Voer professionele afstand tussen docent en leerling weer in
Als het uitgangspunt ”de docent(e) heeft gezag omdat hij of zij docent is” weer leidend zou worden, zou het zo maar kunnen gebeuren dat de velen die nu afhaken in het onderwijs zullen blijven.
De onderwijssector heeft een personeelstekort. De vele personeelsadvertenties, het dikwijls kleine aantal uren dat kinderen op school zitten, de lesvervangende activiteiten en het grote aantal zzp’ers die als docent of leidinggevende op school werken, maken dit duidelijk.
In artikelen worden allerlei mogelijke oplossingen en ideeën aangedragen. In elk van die zal wel iets bruikbaars zitten. Eén ding kwam ik echter nog niet tegen, en dat gaat over het verband tussen het docententekort en het gedrag van leerlingen en volwassenen op school.
Leerlinggedrag
Sinds een jaar vervul ik weer, bijna fulltime, een docentfunctie voor de klas. Twintig jaar geleden deed ik dat ook. In de tussentijd werkte ik wel in het voortgezet onderwijs (VO), maar stond ik niet fulltime voor een klas.
Als ik 2020 met 2000 vergelijk, is één ding voor mij duidelijk: de leerlingen in het VO zijn in wezen nog dezelfde als twintig jaar geleden. Wel gedragen ze zich anders. Hun tijd en context zullen hiervoor mede bepalend zijn. Denk alleen maar aan de tsunami van de sociale media in hun leven (en dat van hun ouders) en de vele contextuele problemen in gezinnen en in de samenleving. Als gevolg hiervan merk je in een les dat concentratie vaak iets is wat leerlingen moeten leren. Een mooie uitdaging voor docenten!
Volwassenengedrag
Wél veranderd is hoe in de school over het begrip ”relatie” wordt gesproken. Dit begrip is in het VO naar mijn mening vertroebeld. Er wordt te weinig gedacht en gehandeld vanuit professionele afstand. Die moet er echter wel zijn in een gepaste relatie tussen een docent en een leerling. Hun relatie is immers een gezagsrelatie. Een docent heeft gezag omdat hij docent is.

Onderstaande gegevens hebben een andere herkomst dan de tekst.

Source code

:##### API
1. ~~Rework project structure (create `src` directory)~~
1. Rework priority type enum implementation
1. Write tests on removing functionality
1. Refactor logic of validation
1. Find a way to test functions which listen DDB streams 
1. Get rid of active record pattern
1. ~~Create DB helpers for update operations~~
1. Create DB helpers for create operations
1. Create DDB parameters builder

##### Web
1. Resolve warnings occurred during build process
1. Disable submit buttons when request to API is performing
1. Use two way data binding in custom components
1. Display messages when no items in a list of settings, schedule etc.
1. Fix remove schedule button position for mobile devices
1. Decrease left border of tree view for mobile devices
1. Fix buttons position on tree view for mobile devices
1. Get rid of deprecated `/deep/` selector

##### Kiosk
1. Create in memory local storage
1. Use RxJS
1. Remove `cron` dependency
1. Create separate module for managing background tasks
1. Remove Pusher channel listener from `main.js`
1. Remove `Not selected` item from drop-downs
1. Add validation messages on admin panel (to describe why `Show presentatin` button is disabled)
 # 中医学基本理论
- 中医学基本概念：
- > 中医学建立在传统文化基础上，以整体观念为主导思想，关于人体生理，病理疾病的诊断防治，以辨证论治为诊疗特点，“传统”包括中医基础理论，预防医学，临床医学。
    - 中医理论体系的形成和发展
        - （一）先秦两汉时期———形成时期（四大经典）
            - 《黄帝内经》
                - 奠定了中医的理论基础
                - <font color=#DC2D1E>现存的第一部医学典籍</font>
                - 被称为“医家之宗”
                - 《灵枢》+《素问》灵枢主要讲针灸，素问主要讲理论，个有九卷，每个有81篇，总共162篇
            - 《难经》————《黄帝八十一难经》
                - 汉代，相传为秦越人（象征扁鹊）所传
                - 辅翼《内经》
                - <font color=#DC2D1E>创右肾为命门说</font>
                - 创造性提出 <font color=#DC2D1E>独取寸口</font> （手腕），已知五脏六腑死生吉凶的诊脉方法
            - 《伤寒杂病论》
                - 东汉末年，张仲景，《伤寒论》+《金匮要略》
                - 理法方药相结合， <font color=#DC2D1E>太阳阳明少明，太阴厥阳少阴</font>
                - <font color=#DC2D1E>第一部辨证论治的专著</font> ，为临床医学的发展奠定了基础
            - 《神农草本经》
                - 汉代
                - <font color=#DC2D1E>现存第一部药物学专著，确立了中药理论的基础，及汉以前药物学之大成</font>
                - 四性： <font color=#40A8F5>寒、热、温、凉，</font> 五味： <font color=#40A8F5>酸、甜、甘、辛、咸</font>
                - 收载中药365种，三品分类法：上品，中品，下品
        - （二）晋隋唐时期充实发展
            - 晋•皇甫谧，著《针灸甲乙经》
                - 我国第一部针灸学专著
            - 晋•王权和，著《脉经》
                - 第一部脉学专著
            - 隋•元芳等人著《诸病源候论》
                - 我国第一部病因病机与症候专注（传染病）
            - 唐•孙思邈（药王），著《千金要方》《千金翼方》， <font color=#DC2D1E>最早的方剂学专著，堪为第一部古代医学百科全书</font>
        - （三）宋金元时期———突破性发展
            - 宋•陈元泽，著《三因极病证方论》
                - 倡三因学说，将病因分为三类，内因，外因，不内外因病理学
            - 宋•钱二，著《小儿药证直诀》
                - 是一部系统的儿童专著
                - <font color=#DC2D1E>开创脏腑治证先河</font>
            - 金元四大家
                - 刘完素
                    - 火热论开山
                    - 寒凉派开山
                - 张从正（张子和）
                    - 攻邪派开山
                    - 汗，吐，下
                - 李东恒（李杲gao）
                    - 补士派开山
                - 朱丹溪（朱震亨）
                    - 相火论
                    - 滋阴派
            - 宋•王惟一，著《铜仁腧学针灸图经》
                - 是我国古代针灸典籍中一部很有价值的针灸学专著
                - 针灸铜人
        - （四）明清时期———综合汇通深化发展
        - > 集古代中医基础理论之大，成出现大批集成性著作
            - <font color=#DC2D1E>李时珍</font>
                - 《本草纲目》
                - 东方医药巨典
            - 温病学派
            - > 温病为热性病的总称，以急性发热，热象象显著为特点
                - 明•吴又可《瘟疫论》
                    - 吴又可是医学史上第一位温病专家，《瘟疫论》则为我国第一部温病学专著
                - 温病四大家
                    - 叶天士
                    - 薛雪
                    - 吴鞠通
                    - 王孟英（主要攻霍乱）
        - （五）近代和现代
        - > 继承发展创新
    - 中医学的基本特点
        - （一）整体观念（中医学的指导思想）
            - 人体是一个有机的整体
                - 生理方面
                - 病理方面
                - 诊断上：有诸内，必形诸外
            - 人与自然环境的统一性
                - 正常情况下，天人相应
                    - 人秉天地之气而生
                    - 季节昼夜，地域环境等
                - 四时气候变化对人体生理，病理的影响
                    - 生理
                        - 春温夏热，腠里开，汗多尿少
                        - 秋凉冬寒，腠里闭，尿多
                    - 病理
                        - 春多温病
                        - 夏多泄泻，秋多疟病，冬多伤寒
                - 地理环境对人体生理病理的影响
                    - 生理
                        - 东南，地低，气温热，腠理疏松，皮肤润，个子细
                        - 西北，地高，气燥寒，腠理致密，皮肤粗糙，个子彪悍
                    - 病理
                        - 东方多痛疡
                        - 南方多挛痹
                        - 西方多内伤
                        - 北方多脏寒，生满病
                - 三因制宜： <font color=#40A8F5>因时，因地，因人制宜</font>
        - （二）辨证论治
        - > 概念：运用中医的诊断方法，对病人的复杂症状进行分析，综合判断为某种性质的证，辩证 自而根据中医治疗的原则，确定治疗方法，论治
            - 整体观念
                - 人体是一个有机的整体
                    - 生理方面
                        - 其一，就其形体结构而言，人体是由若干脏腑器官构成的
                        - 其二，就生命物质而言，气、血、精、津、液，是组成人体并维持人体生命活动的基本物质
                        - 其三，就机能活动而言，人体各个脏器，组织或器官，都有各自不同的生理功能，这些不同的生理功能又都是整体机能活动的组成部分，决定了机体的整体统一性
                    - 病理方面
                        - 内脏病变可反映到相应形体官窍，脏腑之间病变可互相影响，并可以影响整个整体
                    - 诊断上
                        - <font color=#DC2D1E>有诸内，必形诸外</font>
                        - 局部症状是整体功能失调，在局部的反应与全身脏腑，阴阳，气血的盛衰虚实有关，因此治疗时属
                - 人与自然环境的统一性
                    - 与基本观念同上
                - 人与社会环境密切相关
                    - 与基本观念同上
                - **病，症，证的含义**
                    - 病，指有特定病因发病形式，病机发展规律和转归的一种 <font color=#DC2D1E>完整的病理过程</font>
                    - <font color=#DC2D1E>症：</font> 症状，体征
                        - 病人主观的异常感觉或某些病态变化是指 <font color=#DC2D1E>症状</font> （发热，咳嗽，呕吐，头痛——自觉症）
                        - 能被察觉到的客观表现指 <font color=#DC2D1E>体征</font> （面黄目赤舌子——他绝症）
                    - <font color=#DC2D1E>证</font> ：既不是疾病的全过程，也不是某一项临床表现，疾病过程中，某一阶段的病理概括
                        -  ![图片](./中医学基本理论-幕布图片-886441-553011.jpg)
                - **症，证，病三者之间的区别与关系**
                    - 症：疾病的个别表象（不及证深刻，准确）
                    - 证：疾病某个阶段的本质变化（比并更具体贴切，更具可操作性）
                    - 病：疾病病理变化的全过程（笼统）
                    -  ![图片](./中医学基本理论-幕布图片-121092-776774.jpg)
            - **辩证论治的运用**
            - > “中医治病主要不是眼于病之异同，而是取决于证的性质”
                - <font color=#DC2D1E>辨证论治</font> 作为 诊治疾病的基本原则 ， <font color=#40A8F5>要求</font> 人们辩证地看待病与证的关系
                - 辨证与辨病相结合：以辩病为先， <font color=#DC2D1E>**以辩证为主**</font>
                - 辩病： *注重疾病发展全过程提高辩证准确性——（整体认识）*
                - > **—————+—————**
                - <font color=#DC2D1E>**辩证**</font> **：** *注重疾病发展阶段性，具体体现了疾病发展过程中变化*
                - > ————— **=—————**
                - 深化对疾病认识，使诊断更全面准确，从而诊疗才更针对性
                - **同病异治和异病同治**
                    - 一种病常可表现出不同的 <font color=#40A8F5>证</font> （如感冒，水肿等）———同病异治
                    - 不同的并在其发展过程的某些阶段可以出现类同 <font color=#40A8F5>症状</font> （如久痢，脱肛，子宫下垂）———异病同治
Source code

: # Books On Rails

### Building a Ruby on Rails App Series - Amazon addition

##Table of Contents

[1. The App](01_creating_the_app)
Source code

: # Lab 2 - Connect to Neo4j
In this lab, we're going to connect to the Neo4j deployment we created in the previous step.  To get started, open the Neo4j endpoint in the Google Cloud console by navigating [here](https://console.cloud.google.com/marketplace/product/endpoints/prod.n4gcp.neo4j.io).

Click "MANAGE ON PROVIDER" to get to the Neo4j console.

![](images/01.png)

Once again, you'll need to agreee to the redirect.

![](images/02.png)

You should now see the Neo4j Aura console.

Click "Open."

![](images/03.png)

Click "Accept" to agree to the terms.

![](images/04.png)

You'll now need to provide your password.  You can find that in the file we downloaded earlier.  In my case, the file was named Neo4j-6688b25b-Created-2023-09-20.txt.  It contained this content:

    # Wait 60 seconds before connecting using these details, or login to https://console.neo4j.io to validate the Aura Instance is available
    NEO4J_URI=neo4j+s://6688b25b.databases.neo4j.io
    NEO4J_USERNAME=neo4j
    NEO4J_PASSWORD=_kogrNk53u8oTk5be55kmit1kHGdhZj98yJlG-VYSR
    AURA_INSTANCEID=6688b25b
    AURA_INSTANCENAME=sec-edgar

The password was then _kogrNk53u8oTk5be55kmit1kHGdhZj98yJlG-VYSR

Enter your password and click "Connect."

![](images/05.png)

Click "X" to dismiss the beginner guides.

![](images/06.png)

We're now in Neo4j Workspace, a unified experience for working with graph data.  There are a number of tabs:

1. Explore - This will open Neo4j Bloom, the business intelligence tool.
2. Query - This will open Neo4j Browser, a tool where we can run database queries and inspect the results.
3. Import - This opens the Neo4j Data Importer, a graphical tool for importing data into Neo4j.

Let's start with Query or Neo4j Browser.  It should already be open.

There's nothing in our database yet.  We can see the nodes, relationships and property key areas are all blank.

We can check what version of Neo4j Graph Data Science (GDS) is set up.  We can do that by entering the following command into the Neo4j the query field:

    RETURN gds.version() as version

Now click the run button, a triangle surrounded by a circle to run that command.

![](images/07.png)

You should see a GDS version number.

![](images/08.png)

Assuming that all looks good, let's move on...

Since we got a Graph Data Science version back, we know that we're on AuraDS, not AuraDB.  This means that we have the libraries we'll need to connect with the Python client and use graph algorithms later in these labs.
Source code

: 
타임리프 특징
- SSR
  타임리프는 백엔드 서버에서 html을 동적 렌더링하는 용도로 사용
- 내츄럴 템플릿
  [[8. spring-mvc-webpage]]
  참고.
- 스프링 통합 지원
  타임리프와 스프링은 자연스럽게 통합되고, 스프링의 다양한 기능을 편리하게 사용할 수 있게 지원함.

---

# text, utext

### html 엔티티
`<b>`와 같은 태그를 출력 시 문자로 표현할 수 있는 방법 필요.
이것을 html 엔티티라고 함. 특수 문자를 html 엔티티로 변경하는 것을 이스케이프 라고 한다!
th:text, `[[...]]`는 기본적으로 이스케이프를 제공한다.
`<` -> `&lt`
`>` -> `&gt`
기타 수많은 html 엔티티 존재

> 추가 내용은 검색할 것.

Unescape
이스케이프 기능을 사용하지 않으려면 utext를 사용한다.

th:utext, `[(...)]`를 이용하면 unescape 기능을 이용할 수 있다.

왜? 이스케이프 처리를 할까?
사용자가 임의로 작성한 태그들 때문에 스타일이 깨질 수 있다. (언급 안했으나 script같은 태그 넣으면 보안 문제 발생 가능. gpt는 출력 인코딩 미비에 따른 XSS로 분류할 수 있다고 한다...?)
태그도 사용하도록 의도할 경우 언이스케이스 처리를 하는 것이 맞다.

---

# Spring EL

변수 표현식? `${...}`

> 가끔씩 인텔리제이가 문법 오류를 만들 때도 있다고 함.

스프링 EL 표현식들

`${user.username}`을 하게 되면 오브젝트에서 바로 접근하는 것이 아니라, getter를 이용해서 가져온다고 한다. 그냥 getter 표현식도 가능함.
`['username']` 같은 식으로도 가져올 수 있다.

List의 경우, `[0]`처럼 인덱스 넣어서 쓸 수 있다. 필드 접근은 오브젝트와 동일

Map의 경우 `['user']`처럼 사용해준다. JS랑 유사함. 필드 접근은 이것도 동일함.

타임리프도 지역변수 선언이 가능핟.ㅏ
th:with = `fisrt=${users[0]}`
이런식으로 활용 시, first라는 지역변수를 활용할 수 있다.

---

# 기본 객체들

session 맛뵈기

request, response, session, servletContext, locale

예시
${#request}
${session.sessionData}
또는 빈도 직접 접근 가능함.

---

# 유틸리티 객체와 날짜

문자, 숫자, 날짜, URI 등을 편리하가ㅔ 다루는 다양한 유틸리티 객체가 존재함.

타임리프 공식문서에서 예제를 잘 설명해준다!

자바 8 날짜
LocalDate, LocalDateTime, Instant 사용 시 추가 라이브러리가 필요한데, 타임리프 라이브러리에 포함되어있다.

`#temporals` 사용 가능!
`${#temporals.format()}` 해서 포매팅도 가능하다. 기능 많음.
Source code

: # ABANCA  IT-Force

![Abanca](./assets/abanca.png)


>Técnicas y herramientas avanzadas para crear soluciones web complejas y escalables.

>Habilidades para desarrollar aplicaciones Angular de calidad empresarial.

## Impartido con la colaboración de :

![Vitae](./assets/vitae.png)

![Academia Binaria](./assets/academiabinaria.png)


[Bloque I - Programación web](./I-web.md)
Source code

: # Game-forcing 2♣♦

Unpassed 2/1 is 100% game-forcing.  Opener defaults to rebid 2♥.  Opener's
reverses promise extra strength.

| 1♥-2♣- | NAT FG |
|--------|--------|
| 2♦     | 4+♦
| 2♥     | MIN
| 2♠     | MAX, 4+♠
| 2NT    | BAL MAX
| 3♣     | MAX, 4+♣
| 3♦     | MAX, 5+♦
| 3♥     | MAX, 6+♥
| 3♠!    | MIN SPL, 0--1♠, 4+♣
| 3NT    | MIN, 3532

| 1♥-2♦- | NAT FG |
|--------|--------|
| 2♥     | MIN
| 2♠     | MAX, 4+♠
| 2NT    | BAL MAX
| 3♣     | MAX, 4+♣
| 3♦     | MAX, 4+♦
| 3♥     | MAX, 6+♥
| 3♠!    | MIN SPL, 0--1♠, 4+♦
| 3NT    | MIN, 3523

Dit was twintig jaar geleden meer het uitgangspunt in de school dan nu, signaleer ik. Uiteraard is gezag geen gegeven, maar iets wat je hoort te (en moet kunnen) verdienen. Als de professionele afstand tussen docent en leerlingen te klein is geworden, ontstaat er een disbalans. Die heeft grote gevolgen voor het pedagogische klimaat in een school. Ze wordt ook zichtbaar als leidinggevenden de rol van intermediair vervullen tussen docent en leerling(en), of tussen school en ouders, en als de docent(e) een soort vriend(in) van de leerlingen moet zijn of worden.
Populair
Toen ik zelf nog op de middelbare school zat, was mijn conrector wijlen de heer Dijkgraaf. Hij zei eens in een interview in het RD: „Docenten (ik zet erbij: leidinggevenden) die populair willen zijn, verliezen het altijd.” Ik roep alle mensen die in het onderwijs werken ertoe op deze uitspraak te overdenken en toe te passen in hun dagelijks handelen.
Ook denk ik aan de schooldirecteur die streng was voor zijn leerlingen. Hij was zichzelf daarvan bewust. Leerlingen wisten wat ze aan hem hadden en wat hij van hen verwachtte. Hij schroomde niet te straffen als dat nodig was. Toen hij bij de afsluiting van het schooljaar zijn toespraakje moest houden en hij voor een volle aula naar de lessenaar liep, struikelde hij. Zijn leerlingen hadden nu de kans om hem uit te lachen. Dat gebeurde niet. Het bleef doodstil. De directeur stond op, liep naar de lessenaar en hield zijn toespraak. Hij vertelde later dat dit het moment was waarop hij het meest voelde hoeveel hij van zijn leerlingen hield.
We moeten wat meer kijken naar zulke mensen, naar hoe zij hun werk deden, en ons laten inspireren door hen. Als op school het uitgangspunt ”de docent(e) heeft gezag omdat hij of zij docent is” weer leidend zou worden, zou het zo maar kunnen gebeuren dat de vele mensen die nu deels of helemaal afhaken, omdat ze een baan in het onderwijs te zwaar vinden, zullen blijven.
De auteur werkt sinds 2000 in het voortgezet onderwijs en is eigenaar van Coachvoorjou.